> DOCUMENT PASSAGE:
With this also came the Industrial revolution. Organised work by human, aided by individual inventions could achieve almost anything. In the world without, only the occasional fury of nature reminded human of their infallibility. Anything could be done. Seas were connected by canals, stupendous rivers were made inconsequential by bridges, terrestrial space became no constraint with high-rise buildings, space and time was conquered with man’s ability to fly. The INDUSTRIAL CONSCIOUSNESS had taken root in humans.

The spirit of adventure and conquest of nature also brought with it a feeling that man is the master of his destiny. Conquests followed. This time not for reasons of kingly ambitions, but ambitions of conquering resources and resultant economic benefits. The world had shrunk. Trade and commerce flourished. This was the emergence of ECONOMIC CONSCIOUSNESS. Along with this also came the need for huge financial resources to carry out grandiose plans. Need for capital and efficient use of capital brought a new regal class called capitalists. The movement from farming to trade and commerce also required massive labour force. The tension between capitalists and labour brought in a new consciousness - the WORKING CLASS CONSCIOUSNESS.

The conflict between the capitalists and the working class has strong political implications. From this arose the dominant political tensions of the twentieth century. The development of science and technology and dominant political ideology created the doctrine of balance of terror. Nuclear bomb was invented. A new fear was felt by all, far from the source from the fear that our ancestors felt. The NUCLEAR BOMB CONSCIOUSNESS emerged.

> DATASET RECORDS:

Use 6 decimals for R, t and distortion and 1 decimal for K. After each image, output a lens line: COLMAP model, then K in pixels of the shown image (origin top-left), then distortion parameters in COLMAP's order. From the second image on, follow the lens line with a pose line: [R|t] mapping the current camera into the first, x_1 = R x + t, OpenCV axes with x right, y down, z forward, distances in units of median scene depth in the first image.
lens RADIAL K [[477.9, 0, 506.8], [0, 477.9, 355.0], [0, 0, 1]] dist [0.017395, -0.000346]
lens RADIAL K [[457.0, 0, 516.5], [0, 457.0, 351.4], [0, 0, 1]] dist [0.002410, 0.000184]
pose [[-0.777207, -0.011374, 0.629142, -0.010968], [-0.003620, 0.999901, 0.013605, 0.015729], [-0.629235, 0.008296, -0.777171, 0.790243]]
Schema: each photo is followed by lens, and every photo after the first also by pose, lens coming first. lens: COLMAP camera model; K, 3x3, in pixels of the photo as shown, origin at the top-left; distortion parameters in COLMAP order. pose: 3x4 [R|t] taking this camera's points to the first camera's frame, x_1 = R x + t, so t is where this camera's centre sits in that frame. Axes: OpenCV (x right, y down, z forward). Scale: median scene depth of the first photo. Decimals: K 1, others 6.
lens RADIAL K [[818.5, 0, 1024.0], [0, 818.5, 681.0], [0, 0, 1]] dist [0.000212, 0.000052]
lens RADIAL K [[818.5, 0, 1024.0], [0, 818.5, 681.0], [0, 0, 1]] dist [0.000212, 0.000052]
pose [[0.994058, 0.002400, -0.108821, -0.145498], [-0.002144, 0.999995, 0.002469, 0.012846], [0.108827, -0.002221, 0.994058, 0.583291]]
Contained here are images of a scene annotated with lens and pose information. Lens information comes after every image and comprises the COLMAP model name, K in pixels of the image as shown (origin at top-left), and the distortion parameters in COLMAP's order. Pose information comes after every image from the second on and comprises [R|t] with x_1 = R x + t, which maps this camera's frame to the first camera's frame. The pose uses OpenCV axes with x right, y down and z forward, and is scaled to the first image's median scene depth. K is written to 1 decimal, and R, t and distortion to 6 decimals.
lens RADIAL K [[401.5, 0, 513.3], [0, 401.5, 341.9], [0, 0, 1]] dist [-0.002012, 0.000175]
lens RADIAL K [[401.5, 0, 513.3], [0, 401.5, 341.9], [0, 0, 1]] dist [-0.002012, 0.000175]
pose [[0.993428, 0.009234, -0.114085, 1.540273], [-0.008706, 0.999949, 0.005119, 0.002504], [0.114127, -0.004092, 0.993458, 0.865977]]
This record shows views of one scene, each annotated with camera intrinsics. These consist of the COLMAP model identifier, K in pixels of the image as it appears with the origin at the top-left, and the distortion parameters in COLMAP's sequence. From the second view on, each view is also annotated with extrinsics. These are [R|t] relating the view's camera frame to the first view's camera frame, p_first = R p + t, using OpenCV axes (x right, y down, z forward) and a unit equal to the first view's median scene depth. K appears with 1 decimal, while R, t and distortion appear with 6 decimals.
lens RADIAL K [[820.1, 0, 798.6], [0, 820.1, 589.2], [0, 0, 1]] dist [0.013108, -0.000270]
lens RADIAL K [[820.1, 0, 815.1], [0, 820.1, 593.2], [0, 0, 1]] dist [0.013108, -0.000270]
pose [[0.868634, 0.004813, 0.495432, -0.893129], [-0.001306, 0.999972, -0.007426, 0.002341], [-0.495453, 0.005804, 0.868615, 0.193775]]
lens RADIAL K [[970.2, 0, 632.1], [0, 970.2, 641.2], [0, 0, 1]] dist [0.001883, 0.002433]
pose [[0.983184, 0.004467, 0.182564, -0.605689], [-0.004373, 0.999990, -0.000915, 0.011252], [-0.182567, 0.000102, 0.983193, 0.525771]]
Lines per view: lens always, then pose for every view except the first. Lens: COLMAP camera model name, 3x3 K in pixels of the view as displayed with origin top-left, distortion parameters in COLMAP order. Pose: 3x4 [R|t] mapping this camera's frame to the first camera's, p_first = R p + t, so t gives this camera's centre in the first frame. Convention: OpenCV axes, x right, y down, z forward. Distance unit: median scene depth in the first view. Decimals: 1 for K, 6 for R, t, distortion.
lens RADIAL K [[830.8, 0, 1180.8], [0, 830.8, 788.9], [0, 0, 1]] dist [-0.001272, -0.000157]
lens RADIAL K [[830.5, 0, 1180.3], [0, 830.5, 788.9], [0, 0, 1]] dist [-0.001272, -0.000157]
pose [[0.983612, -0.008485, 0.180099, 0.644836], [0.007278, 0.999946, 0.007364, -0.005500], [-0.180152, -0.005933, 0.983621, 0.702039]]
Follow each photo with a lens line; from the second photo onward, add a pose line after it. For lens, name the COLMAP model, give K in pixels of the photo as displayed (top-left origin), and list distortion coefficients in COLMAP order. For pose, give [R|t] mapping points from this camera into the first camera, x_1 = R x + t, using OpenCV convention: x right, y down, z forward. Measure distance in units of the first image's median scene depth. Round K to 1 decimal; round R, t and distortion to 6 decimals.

> PROBLEM A:
In the essay on human consciousness, swap "canals" for "tunnels" and write out the passage from "With this also came the Industrial" up to and including "root in humans.".
> PROBLEM B:
According to the essay on human consciousness, what doctrine was created by the development of science and technology together with the dominant political ideology?
> PROBLEM C:
Go on with the essay on human consciousness, picking up after its last sentence.
The records play no part in what comes next.

> WRITTEN ANSWER A:
With this also came the Industrial revolution. Organised work by human, aided by individual inventions could achieve almost anything. In the world without, only the occasional fury of nature reminded human of their infallibility. Anything could be done. Seas were connected by tunnels, stupendous rivers were made inconsequential by bridges, terrestrial space became no constraint with high-rise buildings, space and time was conquered with man’s ability to fly. The INDUSTRIAL CONSCIOUSNESS had taken root in humans.

> WRITTEN ANSWER B:
The doctrine of balance of terror.

> WRITTEN ANSWER C:
But huge sections of the world were too impoverished with poverty, their daily lives occupied by concerns of immediate everyday living. World population doubled and trebled. The richer half is beginning to realise that Ecology has been the victim both from the population angle and the opulence angle. This is the beginning of the ECOLOGICAL CONSCIOUSNESS. Ecological consciousness also evoked the archetype of mother earth. This, together with the women fighting for suffrage and equal treatment in society has created and is continuing to create WOMAN EMPOWERMENT CONSCIOUSNESS.

The post-industrial revolution is now seeking cleaner air, cleaner water, a skyline without chimneys and a downtown without dilapidated manufacturing units and open drains. The manufacturing sector is now giving way to the service sector. The SERVICE ECONOMY CONSCIOUSNESS has emerged. Aided by computers and other artefacts of the cyber-world the world is seeming to shrink.

The old tensions have died and have given way to new tensions. How to balance between poverty and plenty, comfort and ecology, how to balance between individual autonomy and mutual interdependencies, how to balance between home and work, how to balance between local versus global issues are the stuff of current day conflicts. A POST MODERN CONSCIOUSNESS has emerged.

New consciousness is the stuff growth is made of, not hastily rustled-up solutions!